▶ **Directions**:
Reproduce every line of the listing below verbatim, with no changes of any kind.

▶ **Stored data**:
— Begin —

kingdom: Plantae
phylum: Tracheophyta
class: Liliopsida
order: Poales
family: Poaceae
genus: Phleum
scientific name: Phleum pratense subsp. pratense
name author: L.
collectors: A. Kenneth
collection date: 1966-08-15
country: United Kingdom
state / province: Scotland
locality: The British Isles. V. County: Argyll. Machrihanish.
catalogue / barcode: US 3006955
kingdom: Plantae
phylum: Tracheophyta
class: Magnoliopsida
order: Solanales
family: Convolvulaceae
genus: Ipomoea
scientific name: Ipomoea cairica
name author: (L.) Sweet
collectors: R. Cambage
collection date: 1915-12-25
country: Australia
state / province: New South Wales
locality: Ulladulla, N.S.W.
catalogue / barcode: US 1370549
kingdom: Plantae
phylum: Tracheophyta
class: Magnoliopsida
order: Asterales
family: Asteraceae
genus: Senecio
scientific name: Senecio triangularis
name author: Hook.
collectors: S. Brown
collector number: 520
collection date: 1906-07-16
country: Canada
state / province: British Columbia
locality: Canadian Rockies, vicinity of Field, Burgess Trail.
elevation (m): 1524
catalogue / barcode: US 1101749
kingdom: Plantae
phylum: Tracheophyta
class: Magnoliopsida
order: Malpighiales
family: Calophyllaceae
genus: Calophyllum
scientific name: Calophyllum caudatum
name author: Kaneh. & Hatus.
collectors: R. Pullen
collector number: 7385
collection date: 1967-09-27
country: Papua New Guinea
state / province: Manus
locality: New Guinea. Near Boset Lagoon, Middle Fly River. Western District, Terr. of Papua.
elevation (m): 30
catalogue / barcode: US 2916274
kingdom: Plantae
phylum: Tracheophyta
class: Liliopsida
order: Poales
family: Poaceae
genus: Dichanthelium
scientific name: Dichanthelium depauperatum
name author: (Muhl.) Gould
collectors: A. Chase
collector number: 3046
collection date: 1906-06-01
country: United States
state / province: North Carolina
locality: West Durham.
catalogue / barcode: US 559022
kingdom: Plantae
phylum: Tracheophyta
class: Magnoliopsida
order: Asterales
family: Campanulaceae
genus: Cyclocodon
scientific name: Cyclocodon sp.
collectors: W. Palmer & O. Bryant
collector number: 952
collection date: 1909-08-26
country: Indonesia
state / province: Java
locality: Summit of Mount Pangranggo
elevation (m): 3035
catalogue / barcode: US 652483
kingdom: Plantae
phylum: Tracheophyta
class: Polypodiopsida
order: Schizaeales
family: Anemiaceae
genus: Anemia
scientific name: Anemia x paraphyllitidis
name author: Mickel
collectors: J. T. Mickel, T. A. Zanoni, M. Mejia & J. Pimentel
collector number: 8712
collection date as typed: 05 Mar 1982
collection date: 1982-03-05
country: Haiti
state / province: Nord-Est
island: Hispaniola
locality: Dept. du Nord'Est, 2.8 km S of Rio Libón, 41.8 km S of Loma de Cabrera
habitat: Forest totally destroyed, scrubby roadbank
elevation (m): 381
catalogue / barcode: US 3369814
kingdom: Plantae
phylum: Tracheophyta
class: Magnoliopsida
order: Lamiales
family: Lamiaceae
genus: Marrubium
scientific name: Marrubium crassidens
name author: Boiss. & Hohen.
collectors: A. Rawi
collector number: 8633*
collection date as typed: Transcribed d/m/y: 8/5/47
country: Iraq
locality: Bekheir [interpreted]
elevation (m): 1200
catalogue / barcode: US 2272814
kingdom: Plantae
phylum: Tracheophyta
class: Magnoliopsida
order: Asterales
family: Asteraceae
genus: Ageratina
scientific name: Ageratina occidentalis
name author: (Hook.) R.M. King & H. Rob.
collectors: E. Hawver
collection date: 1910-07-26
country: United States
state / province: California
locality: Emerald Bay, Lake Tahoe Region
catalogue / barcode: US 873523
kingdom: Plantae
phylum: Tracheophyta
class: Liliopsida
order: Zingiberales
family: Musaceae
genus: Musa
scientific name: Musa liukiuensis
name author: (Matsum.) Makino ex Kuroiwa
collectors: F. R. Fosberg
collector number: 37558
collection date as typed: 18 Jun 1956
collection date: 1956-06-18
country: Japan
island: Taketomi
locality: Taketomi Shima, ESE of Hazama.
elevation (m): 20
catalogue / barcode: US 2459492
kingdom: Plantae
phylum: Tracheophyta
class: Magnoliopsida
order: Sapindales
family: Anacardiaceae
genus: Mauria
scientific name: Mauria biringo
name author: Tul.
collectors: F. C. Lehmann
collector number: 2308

— End —

▶ **Problem solution**:
kingdom: Plantae
phylum: Tracheophyta
class: Liliopsida
order: Poales
family: Poaceae
genus: Phleum
scientific name: Phleum pratense subsp. pratense
name author: L.
collectors: A. Kenneth
collection date: 1966-08-15
country: United Kingdom
state / province: Scotland
locality: The British Isles. V. County: Argyll. Machrihanish.
catalogue / barcode: US 3006955
kingdom: Plantae
phylum: Tracheophyta
class: Magnoliopsida
order: Solanales
family: Convolvulaceae
genus: Ipomoea
scientific name: Ipomoea cairica
name author: (L.) Sweet
collectors: R. Cambage
collection date: 1915-12-25
country: Australia
state / province: New South Wales
locality: Ulladulla, N.S.W.
catalogue / barcode: US 1370549
kingdom: Plantae
phylum: Tracheophyta
class: Magnoliopsida
order: Asterales
family: Asteraceae
genus: Senecio
scientific name: Senecio triangularis
name author: Hook.
collectors: S. Brown
collector number: 520
collection date: 1906-07-16
country: Canada
state / province: British Columbia
locality: Canadian Rockies, vicinity of Field, Burgess Trail.
elevation (m): 1524
catalogue / barcode: US 1101749
kingdom: Plantae
phylum: Tracheophyta
class: Magnoliopsida
order: Malpighiales
family: Calophyllaceae
genus: Calophyllum
scientific name: Calophyllum caudatum
name author: Kaneh. & Hatus.
collectors: R. Pullen
collector number: 7385
collection date: 1967-09-27
country: Papua New Guinea
state / province: Manus
locality: New Guinea. Near Boset Lagoon, Middle Fly River. Western District, Terr. of Papua.
elevation (m): 30
catalogue / barcode: US 2916274
kingdom: Plantae
phylum: Tracheophyta
class: Liliopsida
order: Poales
family: Poaceae
genus: Dichanthelium
scientific name: Dichanthelium depauperatum
name author: (Muhl.) Gould
collectors: A. Chase
collector number: 3046
collection date: 1906-06-01
country: United States
state / province: North Carolina
locality: West Durham.
catalogue / barcode: US 559022
kingdom: Plantae
phylum: Tracheophyta
class: Magnoliopsida
order: Asterales
family: Campanulaceae
genus: Cyclocodon
scientific name: Cyclocodon sp.
collectors: W. Palmer & O. Bryant
collector number: 952
collection date: 1909-08-26
country: Indonesia
state / province: Java
locality: Summit of Mount Pangranggo
elevation (m): 3035
catalogue / barcode: US 652483
kingdom: Plantae
phylum: Tracheophyta
class: Polypodiopsida
order: Schizaeales
family: Anemiaceae
genus: Anemia
scientific name: Anemia x paraphyllitidis
name author: Mickel
collectors: J. T. Mickel, T. A. Zanoni, M. Mejia & J. Pimentel
collector number: 8712
collection date as typed: 05 Mar 1982
collection date: 1982-03-05
country: Haiti
state / province: Nord-Est
island: Hispaniola
locality: Dept. du Nord'Est, 2.8 km S of Rio Libón, 41.8 km S of Loma de Cabrera
habitat: Forest totally destroyed, scrubby roadbank
elevation (m): 381
catalogue / barcode: US 3369814
kingdom: Plantae
phylum: Tracheophyta
class: Magnoliopsida
order: Lamiales
family: Lamiaceae
genus: Marrubium
scientific name: Marrubium crassidens
name author: Boiss. & Hohen.
collectors: A. Rawi
collector number: 8633*
collection date as typed: Transcribed d/m/y: 8/5/47
country: Iraq
locality: Bekheir [interpreted]
elevation (m): 1200
catalogue / barcode: US 2272814
kingdom: Plantae
phylum: Tracheophyta
class: Magnoliopsida
order: Asterales
family: Asteraceae
genus: Ageratina
scientific name: Ageratina occidentalis
name author: (Hook.) R.M. King & H. Rob.
collectors: E. Hawver
collection date: 1910-07-26
country: United States
state / province: California
locality: Emerald Bay, Lake Tahoe Region
catalogue / barcode: US 873523
kingdom: Plantae
phylum: Tracheophyta
class: Liliopsida
order: Zingiberales
family: Musaceae
genus: Musa
scientific name: Musa liukiuensis
name author: (Matsum.) Makino ex Kuroiwa
collectors: F. R. Fosberg
collector number: 37558
collection date as typed: 18 Jun 1956
collection date: 1956-06-18
country: Japan
island: Taketomi
locality: Taketomi Shima, ESE of Hazama.
elevation (m): 20
catalogue / barcode: US 2459492
kingdom: Plantae
phylum: Tracheophyta
class: Magnoliopsida
order: Sapindales
family: Anacardiaceae
genus: Mauria
scientific name: Mauria biringo
name author: Tul.
collectors: F. C. Lehmann
collector number: 2308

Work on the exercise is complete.